Lebih dari itu, Indonesia adalah bagian dari aliansi regional seperti Asia Pacific Leaders Malaria Alliance (APLMA) dan telah berkomitmen dalam Sustainable Development Goals (SDGs) untuk mengakhiri epidemi malaria pada tahun 2030.
Artinya, apa yang terjadi di Kepulauan Nias, Labuhanbatu Utara, hingga Batu Bara bukan hanya persoalan lokal, tetapi bagian dari reputasi dan kredibilitas Indonesia dalam skala global.
Ketika status KLB terancam dicabut karena alasan administratif atau lambatnya pencairan dana pusat, maka yang dipertaruhkan bukan hanya nyawa masyarakat desa—tetapi juga kegagalan negara memenuhi janji globalnya.
Maka menjadi tidak masuk akal jika beban penanggulangan malaria hanya dibebankan pada kepala daerah dan desa, dengan instruksi penggunaan dana desa tanpa pendampingan dan tanpa regulasi teknis yang jelas. Situasi ini menunjukkan inkonsistensi: pusat ingin target tercapai, tapi beban sepenuhnya diserahkan pada daerah yang minim kapasitas fiskal dan sumber daya manusia.
Solusi Konkret untuk Sumut
Bagi Provinsi Sumatera Utara, solusi eliminasi malaria harus dirancang dengan mempertimbangkan realitas wilayah yang sangat beragam mulai dari kota besar seperti Medan hingga wilayah kepulauan dan pegunungan yang sulit dijangkau seperti Nias Selatan, Mandailing Natal, atau Labuhanbatu Raya.
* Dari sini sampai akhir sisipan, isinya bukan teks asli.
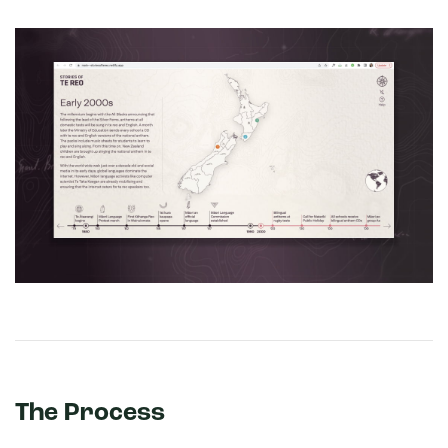
The Process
Karena itu, pendekatan “satu kebijakan untuk semua” jelas tidak lagi memadai.
Pertama, pemerintah provinsi perlu mendorong lahirnya kebijakan turunan berupa peraturan gubernur atau surat edaran teknis yang menguatkan penggunaan Dana Desa untuk kegiatan penanggulangan malaria. Payung hukum ini penting agar kepala desa tidak ragu dalam mengalokasikan anggaran untuk surveilans aktif, pelatihan kader, pengadaan alat deteksi dini, maupun operasional kegiatan preventif di masyarakat.
Kedua, Sumatera Utara perlu membentuk Tim Teknis Eliminasi Malaria Provinsi yang fokus pada pendampingan kabupaten/kota yang belum eliminasi. Tim ini harus mampu menjembatani koordinasi antara Dinas Kesehatan, Dinas Pemberdayaan Masyarakat dan Desa, serta Badan Keuangan Daerah, sehingga program berbasis desa benar-benar dapat berjalan dengan baik dan terukur.
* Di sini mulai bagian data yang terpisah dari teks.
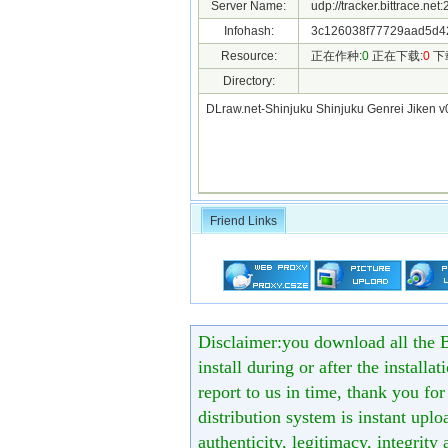
Server Name:
udp://tracker.bittrace.ne
Infohash:
3c126038f77729aad5d4
Resource:
正在作种:
0
正在下载:
0
下
Directory:
DLraw.net-Shinjuku Shinjuku Genrei Jiken 
Friend Links
Disclaimer:you download all the B
install during or after the installa
report to us in time, thank you fo
distribution system is instant uploa
authenticity, legitimacy, integrity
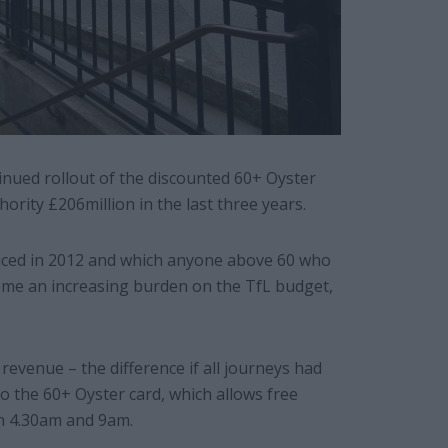
inued rollout of the discounted 60+ Oyster
hority £206million in the last three years.
uced in 2012 and which anyone above 60 who
come an increasing burden on the TfL budget,
revenue – the difference if all journeys had
to the 60+ Oyster card, which allows free
n 4.30am and 9am.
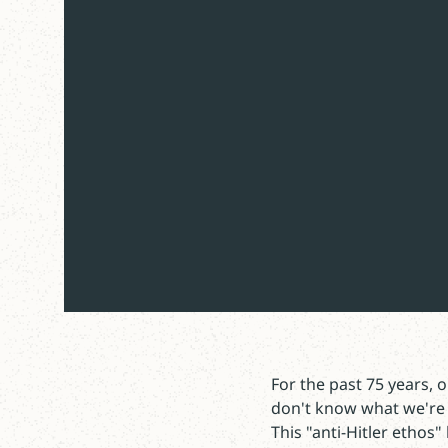
For the past 75 years,
don't know what we're 
This "anti-Hitler ethos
Ketiga, keterlibatan perguruan tinggi dan organisasi masyarakat sipil perlu diperkuat dalam bentuk klinik desa sehat, riset operasional, dan pelatihan kader malaria berbasis lokalitas. Model kolaborasi ini terbukti efektif dalam konteks daerah lain dan bisa direplikasi di Sumut dengan pendekatan partisipatif.
Terakhir, peran pemerintah pusat tetap tidak bisa dilepaskan. Sumatera Utara, sebagai provinsi dengan wilayah kepulauan, membutuhkan skema afirmatif dari pusat, baik dalam bentuk Dana Alokasi Khusus (DAK) yang diarahkan untuk eliminasi malaria, maupun penugasan khusus dari Kemenkes, BNPB, dan Kemendagri agar desa-desa tidak dibiarkan menanggung beban sendiri. Inshaallah.
(oleh: Destanul Aulia, Tenaga Ahli Dinas Kesehatan Sumut dan Dosen FKM USU).